El derecho al silencio

El silencio no es un lujo, sino un derecho conculcado por la omnipresencia del ruido

20 de mayo 2017 - 02:31

Ruidos. Va uno a ver una cofradía y se encuentra con una masa rugiente que aplaude las coreografías costaleras al son de ruidosas marchas que llamaría de circo si no me lo impidiera mi aprecio por los compositores de los hermosos valses, galops y marchas compuestas para el circo por los Fucik (¡cómo le gustaba a Fellini su Entrada de los gladiadores y en cuántas películas la utilizó!), John Philip Sousa y o Juventino Rosas. No, no es música de circo lo que tantas veces se toca tras los pasos, sino cosas mucho peores.

Ruidos. Va uno a misa y le atizan los horrorosos cánticos que, tras el Vaticano II, han borrado catorce siglos de hermosa, honda y reflexiva música litúrgica, desde san Gregorio Magno hasta Olivier Messiaen. Y ojo con que en un funeral unos espontáneos beatos traspuestos no le aticen el pavoroso "Resucitooooo, resucitooooo… La mueeeerteeeee, dónde está la mueeeerteeeee…". Y si va cuando no hay culto, no se extrañe si el silencio meditativo es asesinado por una musiquilla ambiental, como si el recinto sagrado fuera unos grandes almacenes.

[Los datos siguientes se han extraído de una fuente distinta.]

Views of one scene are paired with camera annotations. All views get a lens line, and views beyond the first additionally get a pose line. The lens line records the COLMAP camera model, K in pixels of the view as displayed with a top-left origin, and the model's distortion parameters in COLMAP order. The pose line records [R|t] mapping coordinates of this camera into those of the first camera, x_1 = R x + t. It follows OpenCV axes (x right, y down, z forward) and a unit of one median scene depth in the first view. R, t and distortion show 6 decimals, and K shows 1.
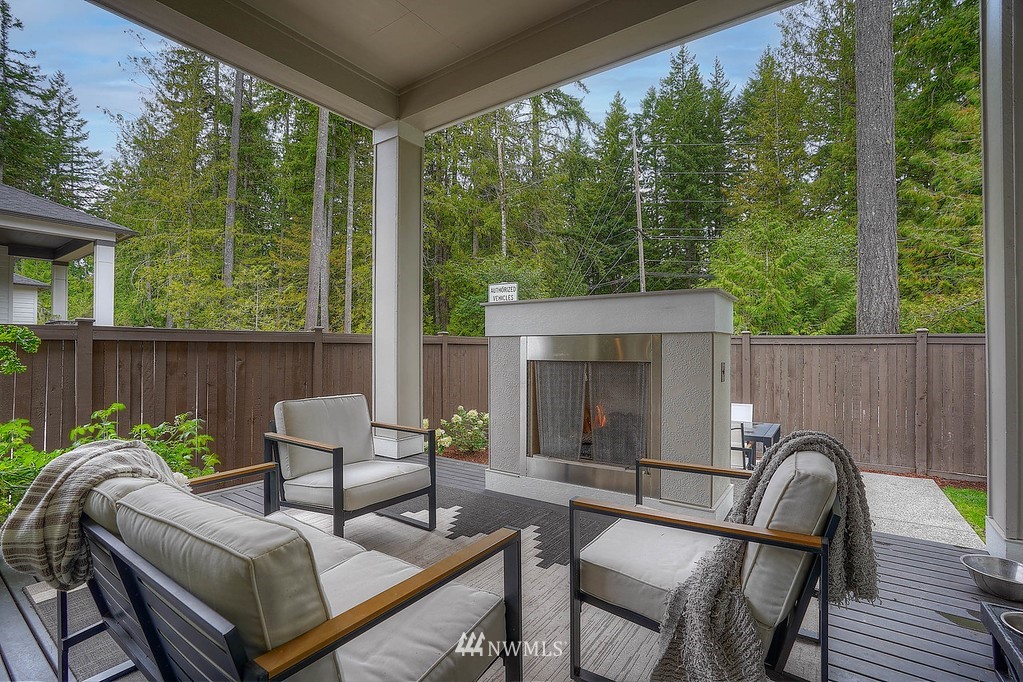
lens RADIAL K [[471.0, 0, 503.8], [0, 471.0, 343.8], [0, 0, 1]] dist [-0.045003, 0.013820]
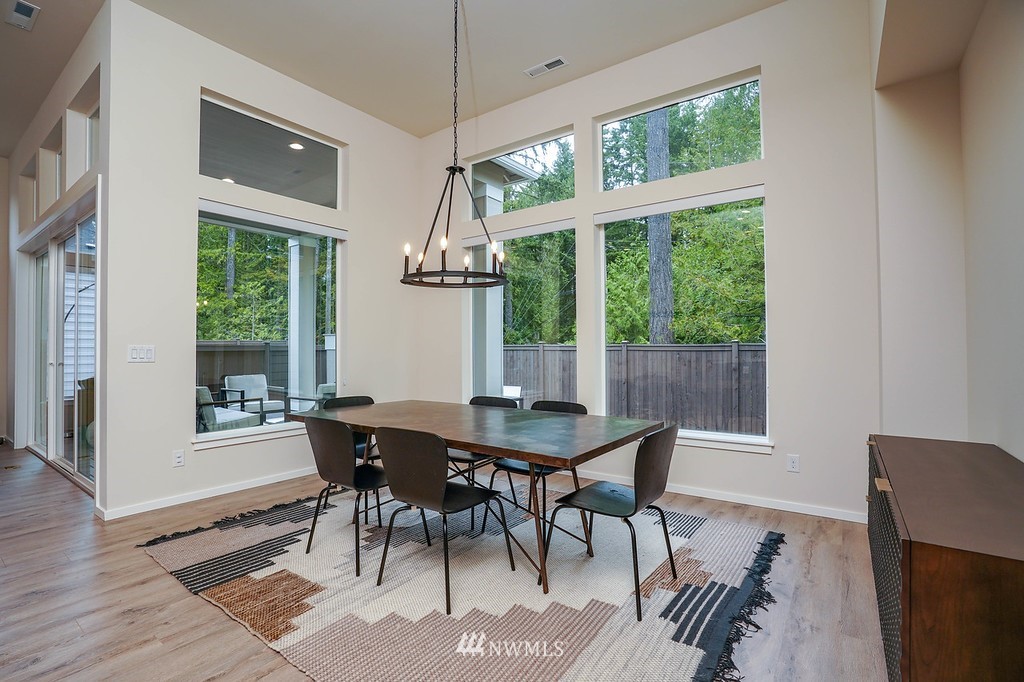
lens RADIAL K [[471.5, 0, 497.2], [0, 471.5, 343.1], [0, 0, 1]] dist [-0.045003, 0.013820]
pose [[0.999715, -0.002318, -0.023760, 0.117932], [0.002194, 0.999984, -0.005269, -0.004571], [0.023772, 0.005216, 0.999704, -0.168862]]
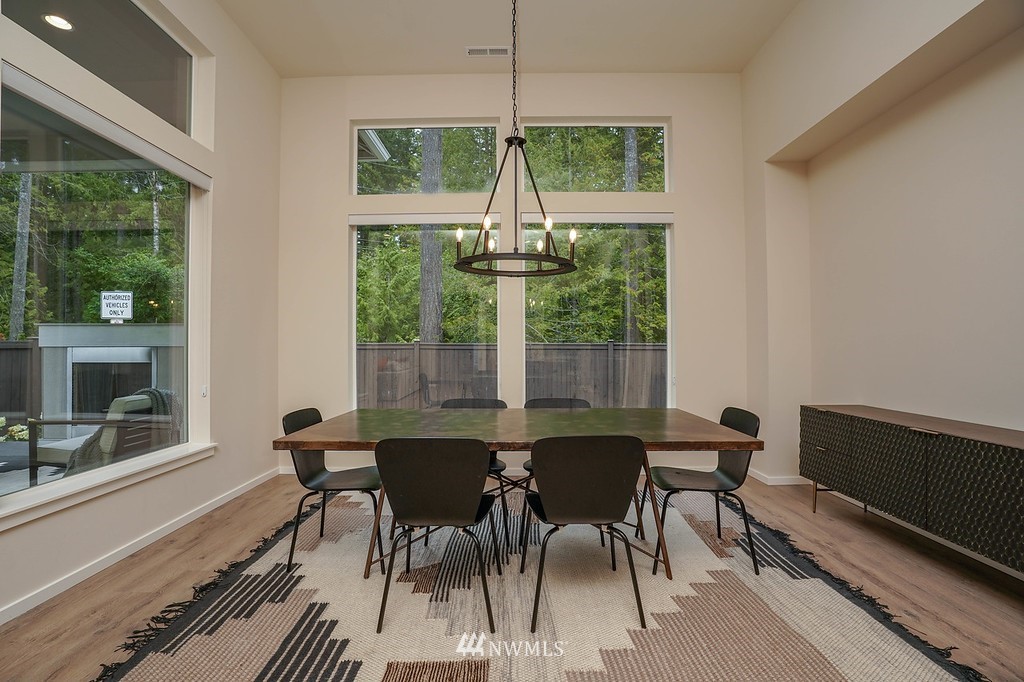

Ruidos. Pasea uno por la calle y ha de sufrir la musicucha horrenda que se escapa de las tiendas -sobre todo, no sé por qué, las especializadas en artículos para la mujer- invadiendo e infectando la calle entera.

Ruidos. Se sienta uno en el chiringuito de la playa esperando relajarse oyendo las olas, el viento y el eco de las voces risueñas de quienes disfrutan del baño o los juegos y le arrean un reguetón o similar que le deja turulato. Y no solo se trata del recinto del chiringuito: el volumen es tal que en muchísimos metros a la redonda es imposible sentarse en la arena o bañarse sin ser agredido por esa bazofia que devora la homérica voz del mar, el sonido más hermoso que existe junto al del susurro del viento entre los árboles. Y no les digo nada si tienen la desdicha de que en las inmediaciones de su residencia de veraneo haya una discoteca o un bar de copas.

Escribió no hace mucho Rubén Amón: "Las formas son el fondo en la superficie. Y el origen de todo misterio. (…) Lo experimentan los turistas cuando son constreñidos a vestirse con decoro en el umbral de San Pedro. La basílica vaticana es un espacio de sugestión. Una representación del cielo en la tierra que contraindica los selfies, las palabrotas. Y que incita al silencio en su correlación contemplativa". Aplíquese a todos los aspectos de la vida.